### Text passage

Another flexible and extensible way of multi channel audio encoding using Avisynth. - Page 9

Dark-Cracker · 6th July 2006, 14:49

perhaps this thread could help you.

http://forum.doom9.org/showthread.php?t=101259

++

Rockaria · 6th July 2006, 18:25

Quote:

perhaps this thread could help you.

No, never! And I don't get the purpose of your post reasonably...

The DPL II encoding methos are fully examined here.
http://forum.doom9.org/showthread.php?t=112122
http://forum.doom9.org/showthread.php?t=111603

All the invert-only methods(including some of my models) are just partial incomplete implementations.
The full DPL II encoding requires the full-pass (frequencies) 90deg phase shifts in addition to the inverts.

If you are interested and cannot read all the related threads, I can include the links to explain why those approaches are misleading.

BTW, Avisynth is based on the streaming i/o. So in order to get the peak volume to use for Amplify(1.0) like other tools, it must scan the entire stream first, which is Normalize(1.0) : max gain with no clipping.

Also you will have to check if the Normalize() performs seperately(by each peak volume) on each channel. If it does, use the amplify(x) on all channels with the replaygain value x from other tool such as foobar2k.

NorthPole · 22nd September 2006, 16:07

Quote:

Originally Posted by Rockaria

.
The full DPL II encoding requires the full-pass (frequencies) 90deg phase shifts in addition to the inverts.

I've read the above referenced posts. If I understand this correctly, you are using ffdshow to decode 5.1. I've never used ffdshow, can you use it to upmix to 5.1 from stereo?

I still have not found a avisynth filter capable of the 90 deg phase shift to use in a avisynth/bepipe script.

Rockaria · 23rd September 2006, 02:09

Unfortunately, me neither yet..

There are some VST(PhaseBug,) & winamp(Stereo Tool,) plugins which perform the 90 deg phase shift on cetrtain channel(s) that can possibly be used through avs::grf:: (DC-DSP or ffdshow::winamp) on rear channels to be aligned-mixed to the fronts before the DPL II mix.
But aligning the delay of the shifted channels would still be the problems unless we have more accurate contol on the phase shift algorithms.

I have found Csound has a c++ hilbert() and FMOD has a built-in DPL(II) mix function that can be reasonably integrated into a avisynth plugin. But unfortunately it's a long future plan for me(if I have to) because I am not into the development any longer(my fingers have lost the touches).

### Challenge 1
According to the audio encoding thread, what does full DPL II encoding require in addition to the inverts?
### Challenge 2
Return the listing from its first line through the line that contains "title Výhody vs", including both ends.
The audio encoding thread has no connection to the listing that comes next.

### Data section

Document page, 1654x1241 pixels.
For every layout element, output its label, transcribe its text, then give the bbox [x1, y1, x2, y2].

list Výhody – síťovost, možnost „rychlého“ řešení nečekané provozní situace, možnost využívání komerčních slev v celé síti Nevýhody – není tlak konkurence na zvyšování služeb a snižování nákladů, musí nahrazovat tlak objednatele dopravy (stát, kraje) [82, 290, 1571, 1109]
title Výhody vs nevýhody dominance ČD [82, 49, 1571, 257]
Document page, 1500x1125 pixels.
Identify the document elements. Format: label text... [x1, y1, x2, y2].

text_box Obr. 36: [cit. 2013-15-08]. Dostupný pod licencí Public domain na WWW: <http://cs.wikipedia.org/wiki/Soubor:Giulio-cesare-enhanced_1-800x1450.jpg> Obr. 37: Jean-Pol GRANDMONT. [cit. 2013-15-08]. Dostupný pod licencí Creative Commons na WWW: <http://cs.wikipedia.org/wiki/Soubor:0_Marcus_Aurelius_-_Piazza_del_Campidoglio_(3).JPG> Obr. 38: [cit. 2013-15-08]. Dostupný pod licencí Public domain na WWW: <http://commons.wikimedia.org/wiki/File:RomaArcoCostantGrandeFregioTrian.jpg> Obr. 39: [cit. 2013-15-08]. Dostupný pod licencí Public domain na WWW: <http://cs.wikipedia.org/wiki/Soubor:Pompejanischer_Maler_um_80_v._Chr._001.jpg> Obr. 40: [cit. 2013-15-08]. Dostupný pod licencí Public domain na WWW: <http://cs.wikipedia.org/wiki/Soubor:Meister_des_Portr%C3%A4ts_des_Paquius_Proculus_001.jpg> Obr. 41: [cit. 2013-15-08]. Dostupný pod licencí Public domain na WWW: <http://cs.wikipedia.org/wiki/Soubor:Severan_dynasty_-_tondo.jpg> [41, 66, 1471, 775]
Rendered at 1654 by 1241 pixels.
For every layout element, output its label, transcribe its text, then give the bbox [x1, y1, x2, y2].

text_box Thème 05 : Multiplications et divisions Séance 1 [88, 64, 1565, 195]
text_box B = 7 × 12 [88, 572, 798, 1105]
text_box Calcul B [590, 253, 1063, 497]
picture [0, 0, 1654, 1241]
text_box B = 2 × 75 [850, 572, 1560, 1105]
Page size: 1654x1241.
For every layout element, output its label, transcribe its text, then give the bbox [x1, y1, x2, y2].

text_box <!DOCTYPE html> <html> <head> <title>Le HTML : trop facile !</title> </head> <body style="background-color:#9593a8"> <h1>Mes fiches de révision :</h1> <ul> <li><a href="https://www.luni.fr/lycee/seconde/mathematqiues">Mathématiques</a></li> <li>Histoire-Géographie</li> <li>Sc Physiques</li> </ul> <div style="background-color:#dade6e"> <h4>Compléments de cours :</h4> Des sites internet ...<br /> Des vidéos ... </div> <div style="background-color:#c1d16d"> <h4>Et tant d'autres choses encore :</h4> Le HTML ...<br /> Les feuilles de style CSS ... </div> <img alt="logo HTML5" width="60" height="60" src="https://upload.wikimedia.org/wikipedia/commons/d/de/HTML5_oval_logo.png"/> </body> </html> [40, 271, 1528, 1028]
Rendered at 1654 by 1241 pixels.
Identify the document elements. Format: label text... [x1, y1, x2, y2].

### Task response 1
Full-pass (frequencies) 90-degree phase shifts.

### Task response 2
Document page, 1654x1241 pixels.
For every layout element, output its label, transcribe its text, then give the bbox [x1, y1, x2, y2].

list Výhody – síťovost, možnost „rychlého“ řešení nečekané provozní situace, možnost využívání komerčních slev v celé síti Nevýhody – není tlak konkurence na zvyšování služeb a snižování nákladů, musí nahrazovat tlak objednatele dopravy (stát, kraje) [82, 290, 1571, 1109]
title Výhody vs nevýhody dominance ČD [82, 49, 1571, 257]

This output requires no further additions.